CJC Pediatr Congenit Heart Dis ; 1(4): 174-183, 2022 Aug.
Artigo em Inglês | MEDLINE | ID: mdl-37969928

RESUMO

Background: The impact of adjunctive anti-inflammatory treatment on outcomes for patients with Kawasaki disease (KD) and coronary artery aneurysms (CAAs) is unknown. Methods: Using data from the International KD Registry in patients with ≥ medium CAA we evaluate associations of treatment with outcomes and major adverse cardiac events (MACE). Results: Medium or large CAA was present in 527 (32%) patients. All were treated with intravenous immunoglobulin (IVIG), 70% were male, and the median age was 1.3 years (interquartile range: 0.4-4.0 years). The most common acute therapies included single IVIG alone in 243 (46%), multiple IVIG in 100 (19%), multiple IVIG + corticosteroids in 75 (14%), and multiple IVIG + infliximab + corticosteroids in 44 (8%) patients. Patients who received therapy beyond single IVIG had a larger CA z-score at baseline (P < 0.001) and a higher rate of bilateral CAA (P < 0.001).
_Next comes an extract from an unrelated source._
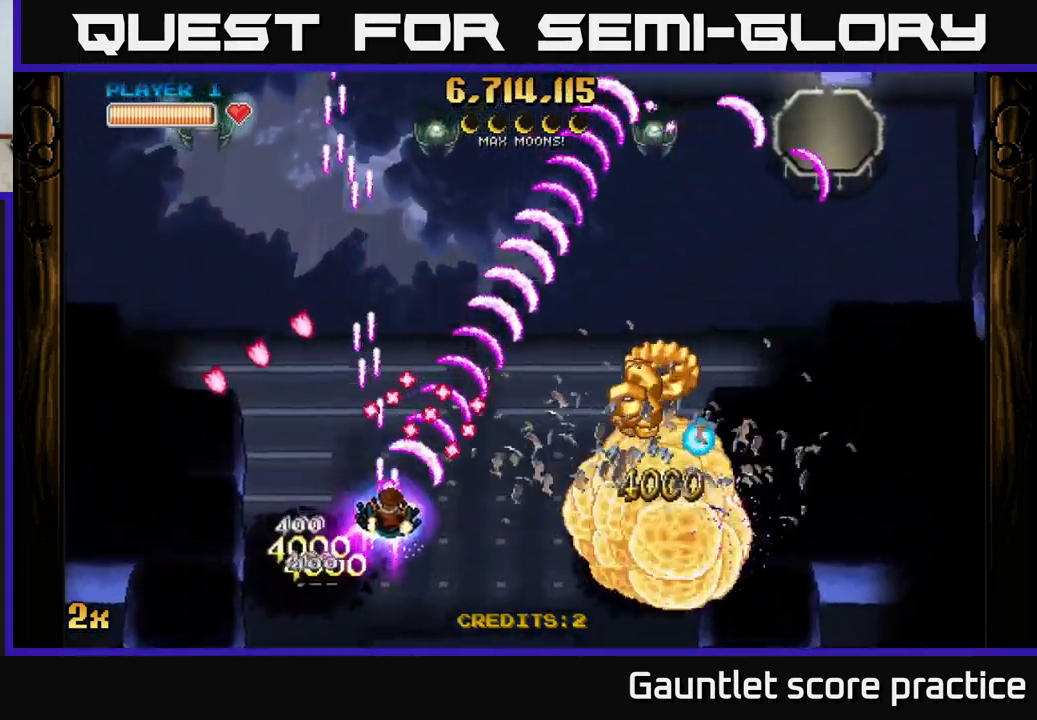
{"buttons": ["A"], "left_stick": "right", "events": [[200, "left_stick", "right"]]}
Compared with IVIG alone, early adjunctive treatments (within 3 days of initial IVIG) were not associated with time to CAA regression or MACE, whereas later adjunctive therapy was associated with MACE and longer time to CAA regression. Patients receiving IVIG plus steroids vs IVIG alone had a trend towards shorter time to CAA regression and lower risk of MACE (P = 0.07). A larger CAA z-score at baseline was the strongest predictor of an increase in the CAA z-score over follow-up, lower likelihood of CAA regression, and higher risk of MACE. Conclusions: Persistence of CAA and MACE are more strongly associated with baseline severity CAA than with acute adjuvant anti-inflammatory therapy. Patients who received late adjunctive therapy are at higher risk for worse outcomes.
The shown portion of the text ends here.